Question

An object is placed in front of a convex mirror at 60 m from the mirror. Its radius of curvature is 40 m. The object starts moving towards the mirror at $20\frac{m}{s}$. Find the average speed of the image after a time interval of 2 sec?

• A. 10
• B. 20
• C. 2. 5
• D. 5

Answer 1

The correct option is C

2. 5

The distance of object from the pole is 60cm and focal length is $\frac{1}{2}\times centreofcurvature$ =
$\frac{1}{2}\times 40=20cm$

Applying sign convention, u = -60, f = +20, v = ?

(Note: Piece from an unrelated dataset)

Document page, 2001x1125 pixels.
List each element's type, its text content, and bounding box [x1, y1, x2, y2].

$\frac{1}{v}+\frac{1}{u}=\frac{1}{f}$

$\frac{1}{v}-\frac{1}{60}=\frac{1}{20}$

v = 15 cm. Positive sign shows that the image is virtual.

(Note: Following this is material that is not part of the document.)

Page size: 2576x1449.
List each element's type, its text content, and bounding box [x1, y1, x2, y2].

Now after 2 sec, the distance covered by object is speed $\times$ time $=20\times 2=40cm$

The distance of the object from the pole is 20cm.

$\frac{1}{v}+\frac{1}{u}=\frac{1}{f}$

$\frac{1}{v}-\frac{1}{20}=\frac{1}{20}$

$\frac{1}{v}=\frac{40}{20\times 20}$
$v=10cm$

So, image moves from 15cm to 10cm in 2 sec.

Hence,
average speed = $\frac{5}{2}=2.5m/s$